* WRITTEN TASK: Print, unchanged, the rows that begin with the one containing "text at (277, 51)" and end with the one containing "line at (53, 685): solid -> dashed", including both of those rows.

* MATERIALS PROVIDED:
## START
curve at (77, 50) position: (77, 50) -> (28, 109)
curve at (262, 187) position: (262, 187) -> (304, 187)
## END
## START
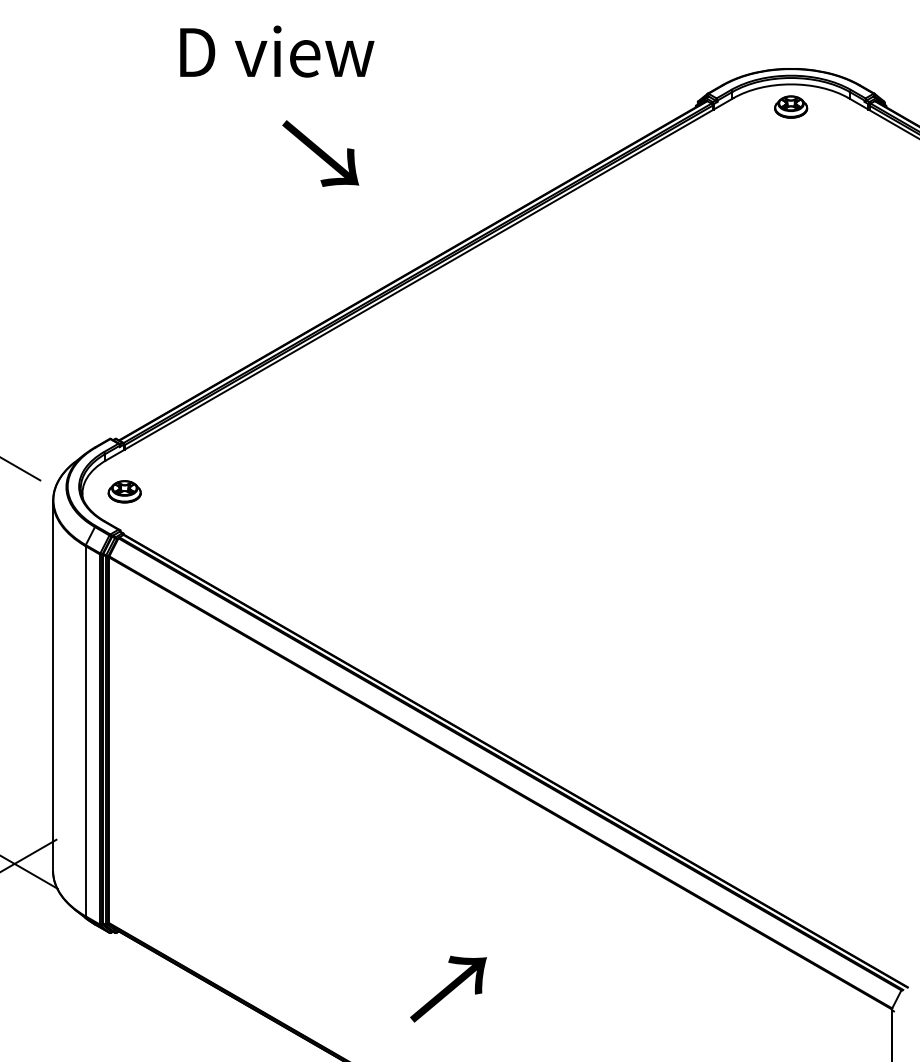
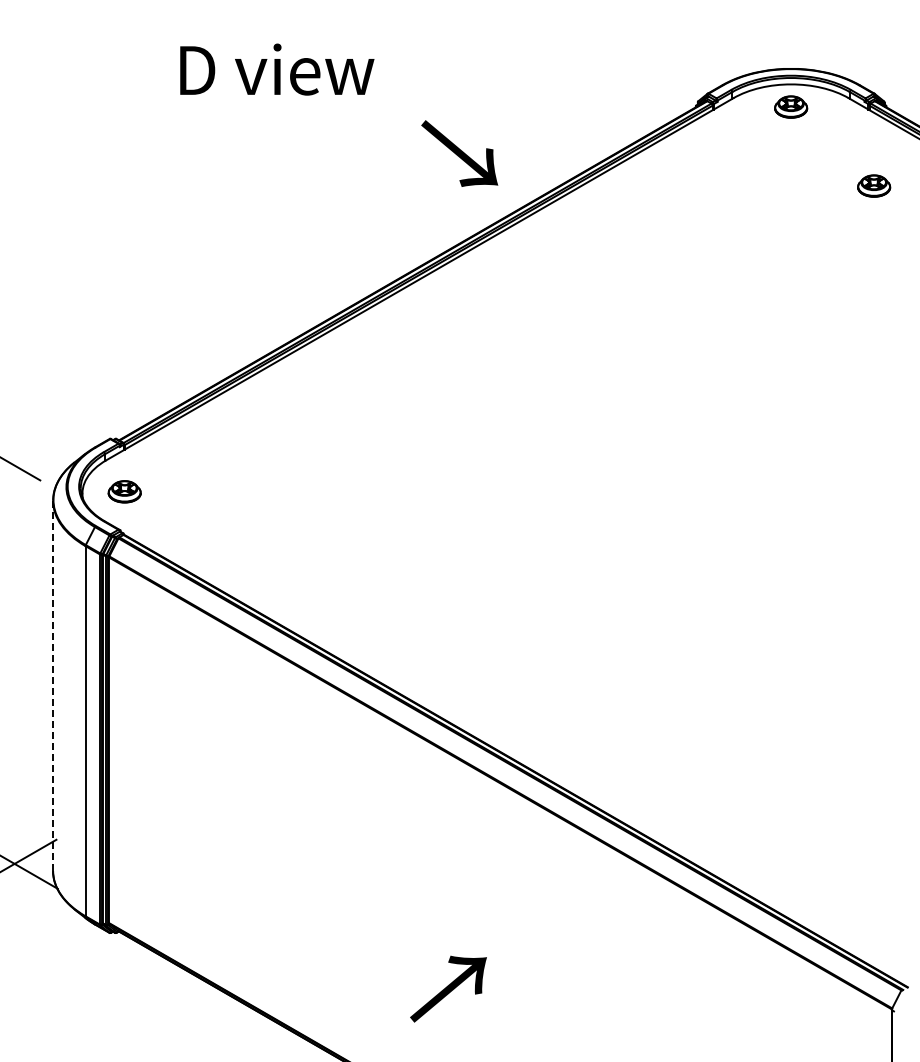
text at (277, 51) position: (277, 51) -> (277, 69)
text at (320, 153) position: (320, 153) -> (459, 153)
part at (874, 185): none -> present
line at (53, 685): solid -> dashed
## END
* RESULT FOR THIS EXERCISE:
text at (277, 51) position: (277, 51) -> (277, 69)
text at (320, 153) position: (320, 153) -> (459, 153)
part at (874, 185): none -> present
line at (53, 685): solid -> dashed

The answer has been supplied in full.